Mais les locations de courte durée ne sont qu'une tranche du gâteau de commodité moderne que le crime organisé dévore. Van Wymersch a cité les comptes de messagerie anonymes, les communications chiffrées, les cryptomonnaies et l'omniprésence de la livraison de colis comme facilitateurs. "Le fait que le commerce électronique soit en plein essor facilite énormément le crime organisé", a-t-elle déclaré. Les entreprises de livraison sont "très exposées" car une camionnette blanche s'arrêtant chez un voisin n'est plus suspecte - c'est juste mardi.

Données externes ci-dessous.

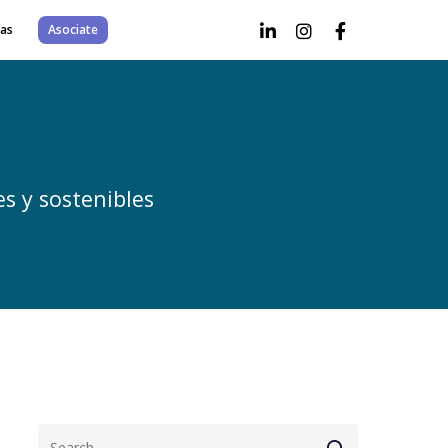
as
Asociate
s y sostenibles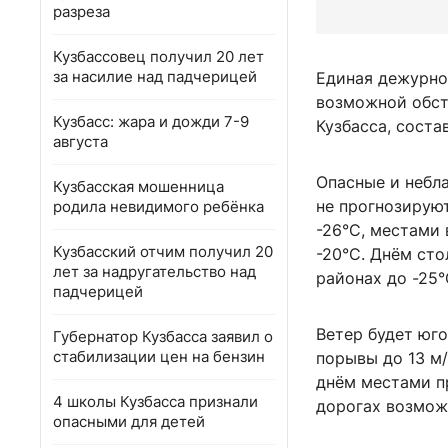
разреза
Кузбассовец получил 20 лет
за насилие над падчерицей
Единая дежурно
возможной обст
Кузбасс: жара и дожди 7-9
Кузбасса, сост
августа
Опасные и небл
Кузбасская мошенница
не прогнозируют
родила невидимого ребёнка
-26°C, местами 
Кузбасский отчим получил 20
-20°C. Днём сто
лет за надругательство над
районах до -25°C
падчерицей
Ветер будет юг
Губернатор Кузбасса заявил о
стабилизации цен на бензин
порывы до 13 м/
днём местами п
4 школы Кузбасса признали
дорогах возмож
опасными для детей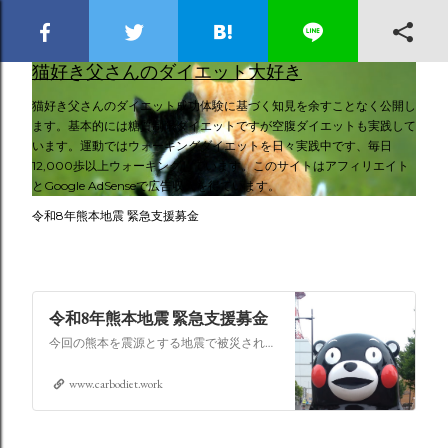
スキップしてメイン コンテンツに移動
猫好き父さんのダイエット大好き
猫好き父さんのダイエット成功体験に基づく知見を余すことなく公開し
ます。基本的には糖質制限ダイエットですが空腹ダイエットも実践して
います。運動ではウォーキングダイエットを日々実践中です、毎日
12,000歩以上ウォーキングしています。このサイトはアフィリエイト
とGoogle AdSenseで広告収入を得ています。
令和8年熊本地震 緊急支援募金
令和8年熊本地震 緊急支援募金
今回の熊本を震源とする地震で被災された皆さままだまだ余震も続き大変な時間を過ごされていると思います。心よりお見舞い申し上げます
www.carbodiet.work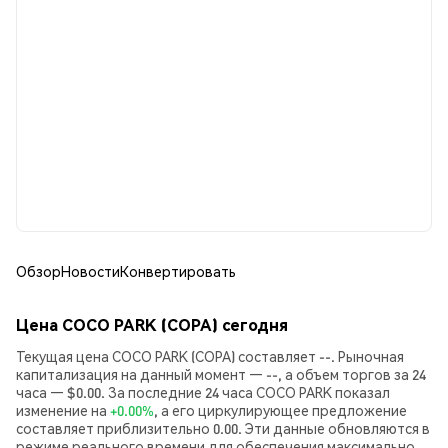
Обзор
Новости
Конвертировать
Цена COCO PARK (COPA) сегодня
Текущая цена COCO PARK (COPA) составляет --. Рыночная
капитализация на данный момент — --, а объем торгов за 24
часа — $0.00. За последние 24 часа COCO PARK показал
изменение на
+0.00%
, а его циркулирующее предложение
составляет приблизительно 0.00. Эти данные обновляются в
режиме реального времени для обеспечения максимально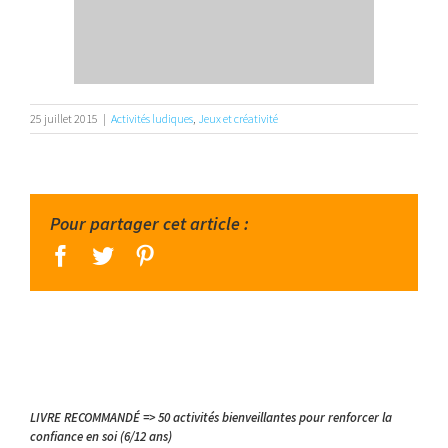
25 juillet 2015
|
Activités ludiques
,
Jeux et créativité
Pour partager cet article :
facebook
twitter
pinterest
LIVRE RECOMMANDÉ => 50 activités bienveillantes pour renforcer la
confiance en soi (6/12 ans)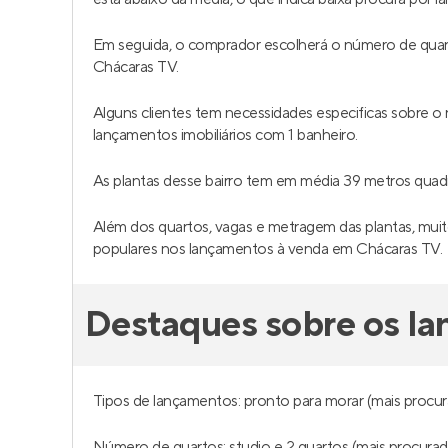
Em seguida, o comprador escolherá o número de quar
Chácaras TV.
Alguns clientes tem necessidades especificas sobre 
lançamentos imobiliários com 1 banheiro.
As plantas desse bairro tem em média 39 metros qua
Além dos quartos, vagas e metragem das plantas, muit
populares nos lançamentos à venda em Chácaras TV.
Destaques sobre os l
Tipos de lançamentos: pronto para morar (mais procur
Número de quartos: studio e 2 quartos (mais procurad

Van Wymersch, devenue la toute première commissaire nationale belge à la drogue en 2023 après qu'Anvers a consolidé son statut de première porte d'entrée européenne de la cocaïne, n'est pas étrangère au chaos. Sa nomination a suivi une vague de violences liées à la drogue, notamment un prétendu complot visant à kidnapper le ministre de la Justice en 2022, des attaques à la grenade à Anvers et la fusillade mortelle d'une fillette de 11 ans prise dans des tirs croisés de gangs. L'année dernière, un juge d'instruction anonyme contraint de se cacher a averti que la Belgique risquait de devenir un narco-État - un terme que Van Wymersch elle-même a inventé. Elle est d'accord : "Si nous ne faisons rien, nous risquons de devenir un narco-État... où l'on ne sait plus qui sont les bons et qui sont les méchants."

Sa stratégie ? S'attaquer à l'argent. "Ce monstre à plusieurs têtes n'a qu'un seul cœur, et c'est l'argent", a-t-elle déclaré, ciblant les petites entreprises comme les coiffeurs, les salons de manucure et les magasins de nuit utilisés pour le blanchiment. Elle exhorte les autorités locales à inspecter "la boutique louche" de leur quartier, car "toutes ces petites entreprises forment un grand réseau". Les gangs sont passés de hiérarchies verticales à des réseaux anonymes et lâches où les criminels "ne savent plus à quel réseau ils appartiennent". C'est du "crime en tant que service", dit-elle, et c'est très opportuniste.

La "stratégie de l'iceberg" de Van Wymersch reconnaît que les fusillades et les explosions ne sont que la pointe visible ; sous la surface se trouvent les morts par conduite en état d'ivresse, les violences domestiques liées à la drogue et les infractions sexuelles. Pour vraiment faire fondre l'iceberg, la société doit donner aux jeunes un intérêt - par l'éducation, les stratégies anti-pauvreté, le logement et une rémunération adéquate pour les livreurs. "Nous devons investir dans le réchauffement de la température de l'eau", a-t-elle déclaré, ce qui est une jolie métaphore pour les dépenses sociales.